Is the square root of a complex number over a field always well-defined?

Question

A complex number over a field $F$ is defined as $a+b\text{i}$ where $a,b\in F$ and $\text{i}$ is the square root of the inverse of the multiplicative identity of $F$, denoted as $\text{i}^2 = -1$. I have several questions about this definition.

1. Is there any restriction on $F$ in addition to that the square roots of $-1$ must exist? Should $F$ be a quadratically closed field, i.e. every number in $F$ has a square root?

2. How square root of a complex number is defined? The square root of a complex number over $\Bbb R$ can be defined by De Moivre's formula, but I don't see how this is extended to an arbitrary field.

For question 2, I can imagine a simple definition. For a complex number $c=\alpha+\beta\text{i}$, we can define the square root of $c$ as a complex number $a+b\text{i}$ st. $a^2-b^2=\alpha,2ab=\beta $. But I don't know if this definition is appropriate.

Any help and reference is appreciated.

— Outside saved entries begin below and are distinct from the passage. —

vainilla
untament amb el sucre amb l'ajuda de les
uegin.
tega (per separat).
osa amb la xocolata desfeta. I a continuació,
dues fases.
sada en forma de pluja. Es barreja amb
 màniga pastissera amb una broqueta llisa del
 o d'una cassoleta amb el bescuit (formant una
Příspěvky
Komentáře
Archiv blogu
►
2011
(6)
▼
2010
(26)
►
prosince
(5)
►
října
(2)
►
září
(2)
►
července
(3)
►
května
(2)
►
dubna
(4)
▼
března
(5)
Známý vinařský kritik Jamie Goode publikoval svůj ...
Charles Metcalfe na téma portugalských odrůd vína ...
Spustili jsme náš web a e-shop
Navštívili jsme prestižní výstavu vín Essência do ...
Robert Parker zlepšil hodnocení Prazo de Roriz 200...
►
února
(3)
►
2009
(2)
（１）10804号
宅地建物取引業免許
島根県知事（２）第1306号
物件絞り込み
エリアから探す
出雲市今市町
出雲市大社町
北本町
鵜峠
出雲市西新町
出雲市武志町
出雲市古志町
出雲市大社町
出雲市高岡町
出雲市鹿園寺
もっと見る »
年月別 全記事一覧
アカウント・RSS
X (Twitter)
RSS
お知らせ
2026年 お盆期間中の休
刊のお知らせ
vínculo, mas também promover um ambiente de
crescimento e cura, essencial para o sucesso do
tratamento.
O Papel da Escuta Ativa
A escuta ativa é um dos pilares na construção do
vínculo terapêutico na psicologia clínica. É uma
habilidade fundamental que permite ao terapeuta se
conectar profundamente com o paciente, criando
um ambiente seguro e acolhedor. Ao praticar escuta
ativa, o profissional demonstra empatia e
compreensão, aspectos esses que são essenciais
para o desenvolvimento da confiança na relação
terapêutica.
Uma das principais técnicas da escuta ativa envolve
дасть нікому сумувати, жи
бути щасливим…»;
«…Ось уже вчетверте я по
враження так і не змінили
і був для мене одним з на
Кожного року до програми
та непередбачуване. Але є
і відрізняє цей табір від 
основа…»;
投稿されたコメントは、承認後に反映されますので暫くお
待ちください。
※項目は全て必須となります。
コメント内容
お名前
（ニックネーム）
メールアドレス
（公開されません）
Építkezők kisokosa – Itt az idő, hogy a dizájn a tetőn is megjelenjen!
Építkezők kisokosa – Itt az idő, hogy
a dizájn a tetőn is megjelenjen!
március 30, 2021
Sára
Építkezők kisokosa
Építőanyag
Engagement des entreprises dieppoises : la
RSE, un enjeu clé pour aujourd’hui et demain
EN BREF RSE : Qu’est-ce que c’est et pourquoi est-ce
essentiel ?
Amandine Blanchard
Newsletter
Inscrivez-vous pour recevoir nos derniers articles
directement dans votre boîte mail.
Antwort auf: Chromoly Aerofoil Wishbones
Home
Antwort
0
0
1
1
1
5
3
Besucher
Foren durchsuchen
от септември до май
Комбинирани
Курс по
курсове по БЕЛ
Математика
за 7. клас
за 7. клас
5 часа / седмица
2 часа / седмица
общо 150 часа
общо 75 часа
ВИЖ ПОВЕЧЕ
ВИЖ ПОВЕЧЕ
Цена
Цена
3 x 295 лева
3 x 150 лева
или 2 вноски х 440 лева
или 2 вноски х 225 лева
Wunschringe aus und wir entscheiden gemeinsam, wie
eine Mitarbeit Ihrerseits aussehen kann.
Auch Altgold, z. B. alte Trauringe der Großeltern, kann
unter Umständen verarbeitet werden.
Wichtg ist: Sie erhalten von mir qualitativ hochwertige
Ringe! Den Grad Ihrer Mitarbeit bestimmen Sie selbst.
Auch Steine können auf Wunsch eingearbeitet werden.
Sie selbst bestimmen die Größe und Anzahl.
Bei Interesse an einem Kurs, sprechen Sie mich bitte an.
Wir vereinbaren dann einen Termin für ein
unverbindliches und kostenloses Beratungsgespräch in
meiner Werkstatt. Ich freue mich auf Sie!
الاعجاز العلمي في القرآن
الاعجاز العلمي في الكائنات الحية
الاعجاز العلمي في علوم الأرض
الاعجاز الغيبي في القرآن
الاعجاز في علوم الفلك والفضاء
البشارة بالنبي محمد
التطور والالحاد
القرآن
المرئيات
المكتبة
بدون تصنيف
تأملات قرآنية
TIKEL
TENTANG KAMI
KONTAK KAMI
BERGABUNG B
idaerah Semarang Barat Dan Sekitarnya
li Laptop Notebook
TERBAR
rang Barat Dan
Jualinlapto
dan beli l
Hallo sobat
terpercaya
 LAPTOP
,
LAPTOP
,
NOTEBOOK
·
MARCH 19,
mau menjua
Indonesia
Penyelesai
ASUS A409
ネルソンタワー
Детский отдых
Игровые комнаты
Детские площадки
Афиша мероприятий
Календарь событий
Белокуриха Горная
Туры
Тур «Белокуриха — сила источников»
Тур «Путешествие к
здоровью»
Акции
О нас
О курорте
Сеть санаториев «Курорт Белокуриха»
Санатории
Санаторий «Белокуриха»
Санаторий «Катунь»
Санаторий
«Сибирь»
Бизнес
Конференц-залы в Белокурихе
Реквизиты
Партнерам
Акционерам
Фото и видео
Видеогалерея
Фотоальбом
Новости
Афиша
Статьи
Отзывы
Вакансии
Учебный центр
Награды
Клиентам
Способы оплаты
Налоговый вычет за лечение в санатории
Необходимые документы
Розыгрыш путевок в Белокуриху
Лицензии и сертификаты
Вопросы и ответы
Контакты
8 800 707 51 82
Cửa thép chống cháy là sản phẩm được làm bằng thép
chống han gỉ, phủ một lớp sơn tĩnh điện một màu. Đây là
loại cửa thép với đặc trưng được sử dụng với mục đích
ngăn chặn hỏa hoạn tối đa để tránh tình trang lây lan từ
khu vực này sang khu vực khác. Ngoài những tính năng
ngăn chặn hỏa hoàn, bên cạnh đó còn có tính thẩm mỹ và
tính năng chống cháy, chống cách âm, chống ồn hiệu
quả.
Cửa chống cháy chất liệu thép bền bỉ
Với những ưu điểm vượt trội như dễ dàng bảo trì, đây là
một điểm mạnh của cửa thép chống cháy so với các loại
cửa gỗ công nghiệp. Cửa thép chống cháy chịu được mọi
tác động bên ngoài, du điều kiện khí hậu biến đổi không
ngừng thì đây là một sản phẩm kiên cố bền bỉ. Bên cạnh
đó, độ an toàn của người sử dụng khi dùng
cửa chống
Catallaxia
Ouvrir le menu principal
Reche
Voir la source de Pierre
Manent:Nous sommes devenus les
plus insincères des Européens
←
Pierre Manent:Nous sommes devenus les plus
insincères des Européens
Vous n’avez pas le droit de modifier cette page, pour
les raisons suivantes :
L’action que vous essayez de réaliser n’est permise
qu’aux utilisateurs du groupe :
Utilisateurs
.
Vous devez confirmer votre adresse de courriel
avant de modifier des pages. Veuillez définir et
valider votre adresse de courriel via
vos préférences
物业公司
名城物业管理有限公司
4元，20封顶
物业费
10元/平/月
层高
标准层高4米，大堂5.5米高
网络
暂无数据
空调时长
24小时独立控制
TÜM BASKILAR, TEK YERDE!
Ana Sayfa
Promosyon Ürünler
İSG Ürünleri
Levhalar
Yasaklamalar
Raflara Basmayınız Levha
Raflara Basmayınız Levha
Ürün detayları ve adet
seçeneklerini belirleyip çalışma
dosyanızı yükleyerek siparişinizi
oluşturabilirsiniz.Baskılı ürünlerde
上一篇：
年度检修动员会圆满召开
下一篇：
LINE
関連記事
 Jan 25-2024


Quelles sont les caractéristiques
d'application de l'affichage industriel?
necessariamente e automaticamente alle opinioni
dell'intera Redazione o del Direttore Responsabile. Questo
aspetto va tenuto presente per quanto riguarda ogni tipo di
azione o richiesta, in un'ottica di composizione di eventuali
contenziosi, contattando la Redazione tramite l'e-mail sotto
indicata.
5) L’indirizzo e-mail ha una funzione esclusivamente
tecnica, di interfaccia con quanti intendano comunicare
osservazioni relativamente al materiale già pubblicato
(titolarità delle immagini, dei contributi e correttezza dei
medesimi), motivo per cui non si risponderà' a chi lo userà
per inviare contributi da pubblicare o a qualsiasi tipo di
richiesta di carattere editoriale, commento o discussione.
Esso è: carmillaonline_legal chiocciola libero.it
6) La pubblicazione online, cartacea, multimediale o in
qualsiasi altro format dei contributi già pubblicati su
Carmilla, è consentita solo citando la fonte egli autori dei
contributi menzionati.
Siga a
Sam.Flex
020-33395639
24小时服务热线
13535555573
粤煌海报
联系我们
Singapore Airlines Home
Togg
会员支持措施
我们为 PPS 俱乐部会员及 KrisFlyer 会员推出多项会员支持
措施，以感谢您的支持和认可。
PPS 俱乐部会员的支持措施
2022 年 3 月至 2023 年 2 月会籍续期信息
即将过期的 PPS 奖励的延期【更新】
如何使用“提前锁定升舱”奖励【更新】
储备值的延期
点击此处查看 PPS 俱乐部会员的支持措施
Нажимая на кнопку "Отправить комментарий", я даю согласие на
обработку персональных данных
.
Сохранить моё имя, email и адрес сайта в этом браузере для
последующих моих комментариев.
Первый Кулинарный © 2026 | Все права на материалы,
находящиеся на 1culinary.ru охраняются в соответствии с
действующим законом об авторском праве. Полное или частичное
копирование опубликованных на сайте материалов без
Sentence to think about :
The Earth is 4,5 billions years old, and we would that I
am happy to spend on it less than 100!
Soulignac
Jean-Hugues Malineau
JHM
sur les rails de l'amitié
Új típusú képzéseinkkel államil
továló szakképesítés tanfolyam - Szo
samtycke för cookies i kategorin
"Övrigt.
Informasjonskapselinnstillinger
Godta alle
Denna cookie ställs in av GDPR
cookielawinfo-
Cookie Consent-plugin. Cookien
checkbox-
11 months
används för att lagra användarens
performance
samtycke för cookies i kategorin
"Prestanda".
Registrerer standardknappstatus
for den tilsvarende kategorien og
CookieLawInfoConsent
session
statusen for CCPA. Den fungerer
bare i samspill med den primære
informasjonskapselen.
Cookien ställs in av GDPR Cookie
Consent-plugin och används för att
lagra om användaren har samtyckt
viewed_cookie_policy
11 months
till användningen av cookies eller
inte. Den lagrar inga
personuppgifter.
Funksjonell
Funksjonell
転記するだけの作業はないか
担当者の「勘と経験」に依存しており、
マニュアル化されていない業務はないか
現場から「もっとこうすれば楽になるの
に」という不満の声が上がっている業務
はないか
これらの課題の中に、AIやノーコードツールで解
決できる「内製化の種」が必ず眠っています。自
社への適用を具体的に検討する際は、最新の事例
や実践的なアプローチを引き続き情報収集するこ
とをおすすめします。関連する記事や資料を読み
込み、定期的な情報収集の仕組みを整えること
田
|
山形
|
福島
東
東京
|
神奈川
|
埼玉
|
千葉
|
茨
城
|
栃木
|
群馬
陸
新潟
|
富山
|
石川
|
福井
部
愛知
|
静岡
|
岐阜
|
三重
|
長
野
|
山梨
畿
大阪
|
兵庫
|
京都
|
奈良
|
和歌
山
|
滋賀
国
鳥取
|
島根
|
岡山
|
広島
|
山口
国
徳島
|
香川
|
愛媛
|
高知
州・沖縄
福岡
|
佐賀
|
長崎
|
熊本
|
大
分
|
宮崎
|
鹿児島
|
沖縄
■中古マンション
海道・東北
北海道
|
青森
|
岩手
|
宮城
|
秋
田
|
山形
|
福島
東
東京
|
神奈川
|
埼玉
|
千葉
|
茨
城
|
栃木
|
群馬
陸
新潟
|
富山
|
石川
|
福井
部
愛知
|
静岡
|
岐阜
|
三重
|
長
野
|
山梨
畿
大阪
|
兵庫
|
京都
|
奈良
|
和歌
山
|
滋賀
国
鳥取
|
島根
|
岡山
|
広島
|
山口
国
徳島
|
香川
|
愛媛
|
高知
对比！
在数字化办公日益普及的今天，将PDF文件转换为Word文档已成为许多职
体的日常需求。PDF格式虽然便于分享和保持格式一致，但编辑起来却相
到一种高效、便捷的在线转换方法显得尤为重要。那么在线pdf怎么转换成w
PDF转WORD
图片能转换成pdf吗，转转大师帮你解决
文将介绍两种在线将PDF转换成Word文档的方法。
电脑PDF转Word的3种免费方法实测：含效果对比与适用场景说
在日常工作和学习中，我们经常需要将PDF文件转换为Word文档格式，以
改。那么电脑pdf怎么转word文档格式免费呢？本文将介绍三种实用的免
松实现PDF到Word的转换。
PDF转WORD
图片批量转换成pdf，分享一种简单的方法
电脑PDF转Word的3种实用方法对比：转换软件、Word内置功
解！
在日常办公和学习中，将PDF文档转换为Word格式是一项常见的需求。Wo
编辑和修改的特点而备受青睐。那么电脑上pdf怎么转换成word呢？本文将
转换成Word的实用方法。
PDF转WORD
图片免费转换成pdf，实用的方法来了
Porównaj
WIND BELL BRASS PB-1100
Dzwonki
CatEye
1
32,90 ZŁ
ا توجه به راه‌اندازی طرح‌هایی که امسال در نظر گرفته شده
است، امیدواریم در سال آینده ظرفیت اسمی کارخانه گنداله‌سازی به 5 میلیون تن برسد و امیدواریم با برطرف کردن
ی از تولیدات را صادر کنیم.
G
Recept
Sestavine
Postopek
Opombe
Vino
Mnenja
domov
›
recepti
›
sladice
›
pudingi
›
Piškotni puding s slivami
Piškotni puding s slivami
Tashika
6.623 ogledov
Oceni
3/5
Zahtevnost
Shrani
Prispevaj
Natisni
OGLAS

Thank you!

Answer 1

I believe the definition is best described as a quotient structure. Let $F$ be our field and $F[X]$ the polynomial ring. Then the "complex numbers" over the field is the structure $F[X]/\langle X^2+1\rangle$, at which the idea of squareroot becomes entirely superflous. To check that the quotient is a field we only need to check that $\langle X^2+1\rangle$ is maximal which isn't a too terribly difficult task.

As such we do not need the function of squareroot to be meaningful, we can have $F=\mathbb{Q}$ and as such there is no way to extend it to any field. If you place additional restrictions on the field in question you can start making the definition meaningful.

Answer 2

First, if $F$ already contains something whose square is $-1$ -- for example, if $F=\mathbb C$ or $F=\mathbb F_{37}$. -- then trying to make complex numbers over it goes wrong, and you end up with zero divisors, and not a field.

For example, with complex numbers over $\mathbb F_{37}$ we have $(6+i)(6-i)=0$.

Second, in general there is no canonical way to pick out a single square root of an element of a field. If we have $x$ and some $y$ such that $y^2=x$, then both $y$ and $-y$ will be possible square roots of $x$, and there is no general systematic way to pick exactly one of them to be "the" square root of $x$.

In order to find $y$ given $x$ one can use your computation at the end of the question to find a quadratic equation for $a$ and $b$, and then solve that in $F$ -- which generally requires you to be able to find square roots in $F$ already somehow.